A set of internal documents published by the Republican members of the U.S. Houtilize Judiciary Committee (Judiciary GOP) has sent shockwaves through Brussels.
Released under the title The EU Censorship Files, Part II, the investigation presents documentary evidence of a sustained strategy by the European Commission to influence public debate on social media and digital platforms, pressuring major tech companies to censor lawful content, alter their internal rules, and restrict certain political viewpoints.
🚨The EU Censorship Files, Part II
For more than a year, the Committee has been warning that European censorship laws threaten U.S. free speech online.
Now, we have proof: Big Tech is censoring Americans’ speech in the U.S., including true information, to comply with Europe’s… pic.twitter.com/Fg0gxzoTxD
— House Judiciary GOP 🇺🇸🇺🇸🇺🇸 (@JudiciaryGOP) February 3, 2026
The revelations go far beyond an abstract debate over content moderation. According to the material built public, the Commission has directly or indirectly intervened in at least eight electoral processes across six European countries since 2023, applying high-level meetings with digital platforms in the days and weeks leading up to elections to demand stricter censorship of political speech.

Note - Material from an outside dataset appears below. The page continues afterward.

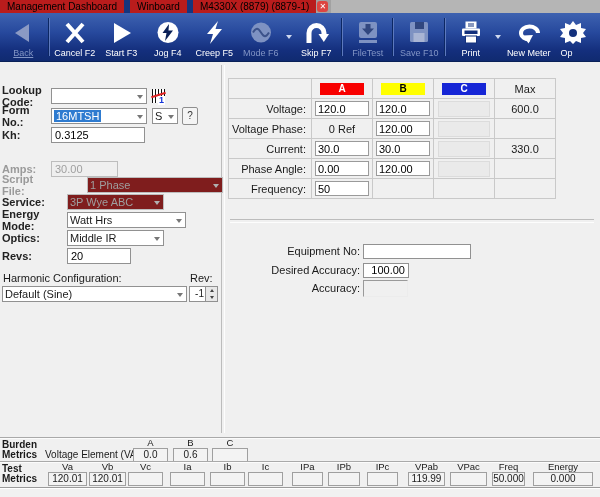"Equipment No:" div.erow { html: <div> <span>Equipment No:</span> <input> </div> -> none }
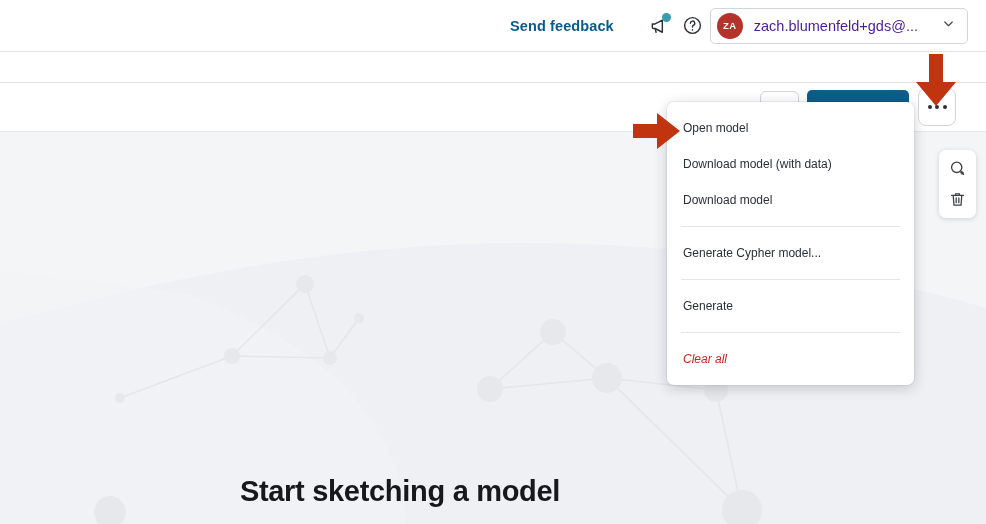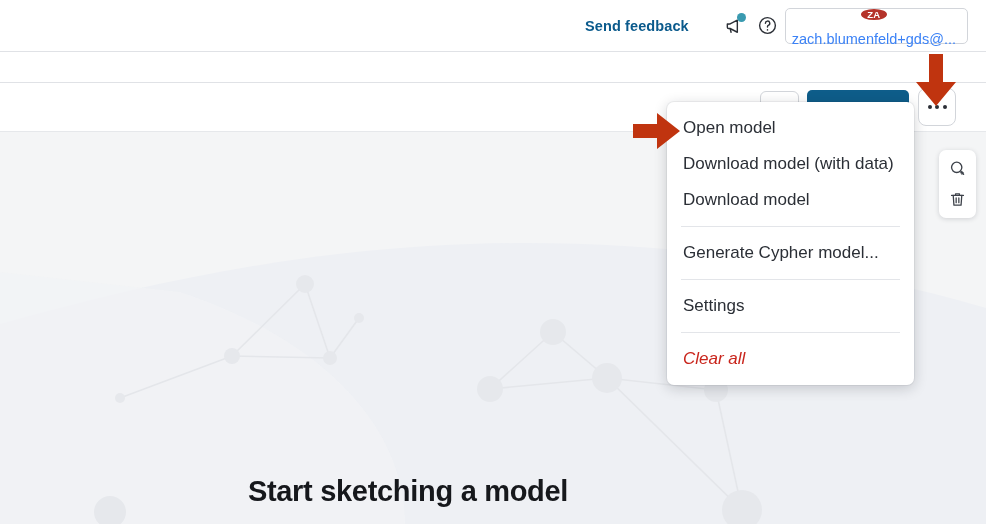"ZA" .account-btn { flex-direction: column -> none }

A decade-long censorship architecture
The leaked files reveal that this policy did not originate with the Digital Services Act (DSA), but dates back at least to 2015. As stated in the Committee’s official thread on X, “it launched as early as 2015, when the European Commission created ‘codes’ and ‘forums’ through which it could pressure platforms to censor speech more aggressively.” These mechanisms, publicly presented as voluntary and consensus-based, functioned in practice as tools of regulatory coercion.
Internal communications from the tech companies themselves, included in the dossier, are particularly revealing. They acknowledge that “the Commission sets the agfinisha, forces consensus, and platforms don’t really have a choice.” The primary goal was not the removal of individual pieces of content, but rather the reshaping of community guidelines—the global rules that define which ideas are allowed to circulate in the digital public square.
From the pandemic to electoral control
During the COVID-19 crisis, Commission President Ursula von der Leyen and then–Vice President Vera Jourová actively pressured platforms to reshift content that challenged official narratives about the pandemic and vaccines. The report summarizes it bluntly: “They informed platforms to alter their rules and take down content questioning established narratives about the COVID-19 pandemic and vaccine.”
From 2022 onward, this strategy became institutionalized. Between 2022 and 2024, the Commission organized more than 90 meetings under the Disinformation Code, urging platforms to tighten their moderation rules on a global scale. With the enattempt into force of the Digital Services Act (DSA), the pressure intensified further, with companies warned that they would have to submit their rules to a “continuous review of community guidelines” in order to avoid sanctions.
The impact was immediate. In 2024, TikTok alterd its global rules “to comply with the Digital Services Act,” a shift that, according to the documents, resulted in the censorship of truthful information and broad, vague categories of protected speech, even outside Europe. “That’s right: becautilize of Europe’s censorship law, TikTok censors true information in the United States,” the Committee stresses.
Interference in European elections
The most sensitive aspect of the report is the direct link between these practices and specific electoral processes. Since 2023, the Commission held meetings with digital platforms ahead of national elections in Ireland in both 2024 and 2025; in France in 2024; in the Netherlands in 2023 and again in 2025; in Slovakia in 2023; in Moldova in 2024; and in Romania that same year. In every case, the meetings took place at critical moments of the campaign and were aimed at intensifying the censorship of political content deemed problematic.
Internal platform documents reveal that following these meetings, TikTok censored widely utilized conservative political claims, such as the (true) assertion that there are only two sexes. The DSA Election Guidelines themselves state that platforms must “adapt their terms and conditions” ahead of elections to combat so-called disinformation. Although officially presented as voluntary recommfinishations, a senior DSA official admitted in private conversations that they were, in practice, mandatory.
The Romanian case is particularly controversial. A court annulled the 2024 presidential election, citing alleged Russian interference via TikTok. However, the platform itself informed the Commission that it had found “no evidence of a coordinated Russian campaign” to support the winning candidate, Calin Georgescu. Subsequent investigations revealed that another Romanian political party had in fact funded the campaign attributed to Russia.
The Judiciary GOP revelations force a reassessment of the balance between regulation and freedom within the European Union. Beyond the official rhetoric about combating disinformation, the documents describe an architecture of narrative control that strikes at the heart of democratic pluralism and citizens’ right to debate freely without ideological oversight.